§ **Source data**:
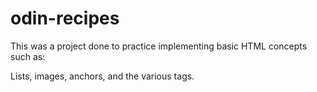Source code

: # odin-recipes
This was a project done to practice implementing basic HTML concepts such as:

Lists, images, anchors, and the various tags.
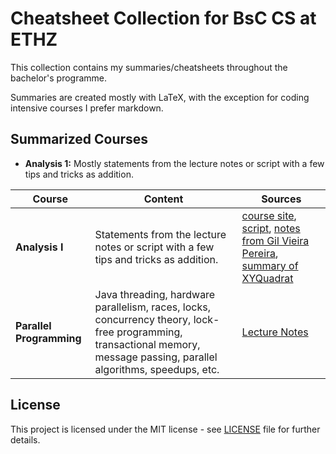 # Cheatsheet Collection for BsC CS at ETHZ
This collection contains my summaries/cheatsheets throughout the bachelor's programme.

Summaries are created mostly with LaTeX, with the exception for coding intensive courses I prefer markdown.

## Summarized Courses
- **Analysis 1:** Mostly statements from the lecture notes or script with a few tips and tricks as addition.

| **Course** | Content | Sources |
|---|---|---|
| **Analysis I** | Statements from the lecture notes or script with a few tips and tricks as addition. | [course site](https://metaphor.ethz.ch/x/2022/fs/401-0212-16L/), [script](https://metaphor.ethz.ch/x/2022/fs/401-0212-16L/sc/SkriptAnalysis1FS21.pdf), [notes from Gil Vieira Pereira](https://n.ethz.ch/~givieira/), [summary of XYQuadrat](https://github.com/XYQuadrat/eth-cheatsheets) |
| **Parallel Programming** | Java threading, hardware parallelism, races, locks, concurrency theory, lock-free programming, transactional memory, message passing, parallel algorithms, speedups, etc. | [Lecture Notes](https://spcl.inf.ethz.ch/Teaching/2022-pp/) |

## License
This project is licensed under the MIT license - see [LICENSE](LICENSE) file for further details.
---
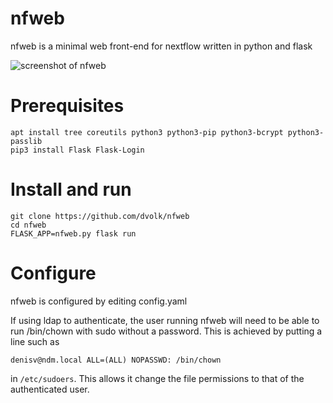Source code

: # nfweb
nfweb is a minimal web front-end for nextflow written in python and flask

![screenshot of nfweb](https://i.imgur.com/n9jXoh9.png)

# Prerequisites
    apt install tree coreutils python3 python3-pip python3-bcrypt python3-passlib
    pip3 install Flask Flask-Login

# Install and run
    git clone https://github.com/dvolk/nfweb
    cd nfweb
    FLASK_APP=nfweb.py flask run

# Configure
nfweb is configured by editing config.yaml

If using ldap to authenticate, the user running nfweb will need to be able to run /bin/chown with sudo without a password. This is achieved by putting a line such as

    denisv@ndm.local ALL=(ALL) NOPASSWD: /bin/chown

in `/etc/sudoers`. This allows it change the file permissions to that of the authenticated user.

§ **What the task requires**:
Please copy the lines in the records above between the one holding "nfweb is a minimal" and the one holding "pip3 install Flask Flask-Login", inclusive, exactly and with no other line.

§ **Reply**:
nfweb is a minimal web front-end for nextflow written in python and flask

![screenshot of nfweb](https://i.imgur.com/n9jXoh9.png)

# Prerequisites
    apt install tree coreutils python3 python3-pip python3-bcrypt python3-passlib
    pip3 install Flask Flask-Login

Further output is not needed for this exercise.